The May 13 clashes began when relatives, friends and colleagues of the imprisoned businessmen resorted to force to free them, said Rashanbek Khadzhimov, a lawyer who had taken part in the men's defense. "They decided that all other means had been exhausted and total injustice was being done, and they could bear it no longer," he said.

The government has placed the death toll in Andijon at 173, although human rights activists and others say hundreds more were killed.

Khamid Urinbayev, 65, said his son Aibek, 23, who worked selling flour in a downtown market, was among those slain.

"I don't understand why, when they decided to shoot at the crowd, they didn't announce through a megaphone that all unarmed people should disperse," Urinbayev said. "They warn people of danger when there's an accident or an emergency situation. Why didn't they give them a warning? So many innocent lives could have been saved. Life is so hard in the valley as it is. Why make it harder, treating people like that?"

Urinbayev said bitterly that his son's body was on the ground outside the city morgue for three days before the family was informed of his death.

"He had an ID in his pocket, and that's how they learned who he was," Urinbayev said. "If not for this ID, they would have buried him in one of those mass graves somewhere and we would never have found him. I saw 50 or 60 bodies in the morgue. Why couldn't they inform us earlier? Why did his body lie on the bare ground for three days? It is so inhuman. The bodies were piled up on the ground as if they were not people but animals."

Some Karimov supporters are openly contemptuous of the Andijon protesters.

Utkirjon Gopilov, 53, who works delivering goods to a Tashkent marketplace, even drew a comparison to animals in disparaging those who died.

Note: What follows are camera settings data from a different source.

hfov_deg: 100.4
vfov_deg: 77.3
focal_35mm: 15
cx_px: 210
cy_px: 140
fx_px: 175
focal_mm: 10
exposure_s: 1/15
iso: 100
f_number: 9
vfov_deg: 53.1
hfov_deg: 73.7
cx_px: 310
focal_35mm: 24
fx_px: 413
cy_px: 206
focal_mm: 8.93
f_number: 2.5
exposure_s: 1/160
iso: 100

"Karimov did the right thing," he said. "These peasants are so ignorant, they're like a flock of stupid sheep. They don't understand anything. They are so easily misguided. I will not be surprised if next time the authorities use flamethrowers on the crowd.

"I don't like Karimov. But I respect him," Gopilov said. "He's a real solid leader who can resist Islamists with all his might. You won't find many people in Tashkent who want to live in an Islamic state. It is only ignorant people in the outlying regions who are stupid enough to want it."

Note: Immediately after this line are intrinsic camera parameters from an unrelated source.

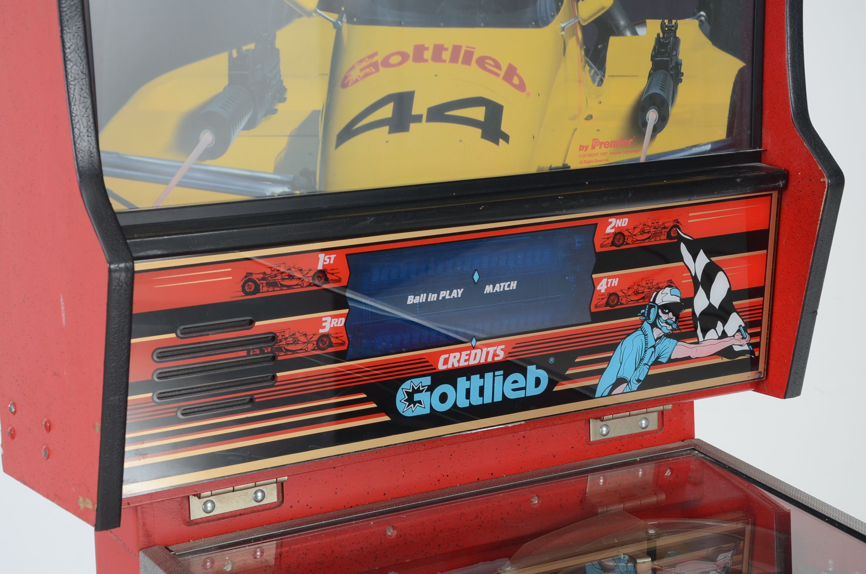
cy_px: 287
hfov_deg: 26.0
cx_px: 433
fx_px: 1872
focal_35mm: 78
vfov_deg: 17.4
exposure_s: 1/60
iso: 250
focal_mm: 52
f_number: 8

Human rights activists, moderate opposition politicians and others say the goal of a secular but democratic Uzbekistan is not beyond reach. Some believe it could be achieved following the model of the popular uprisings of the last two years in Georgia, Ukraine and Kyrgyzstan.

Karimov can't be certain that the police and army would stay united around him in the face of such a challenge.

"Peaceful massive public protest all over the country" would be able to change things, said Alisher Taksanov, an independent political analyst in Tashkent. But fresh violence in the Fergana Valley is more likely, he said.

"The biggest mistake the rioters made in Andijon was to resort to violence themselves," he said. "That way they gave a real trump card to the regime, which was only too happy to use force against force."


Holley reported from Moscow and Loiko from Andijon and Tashkent.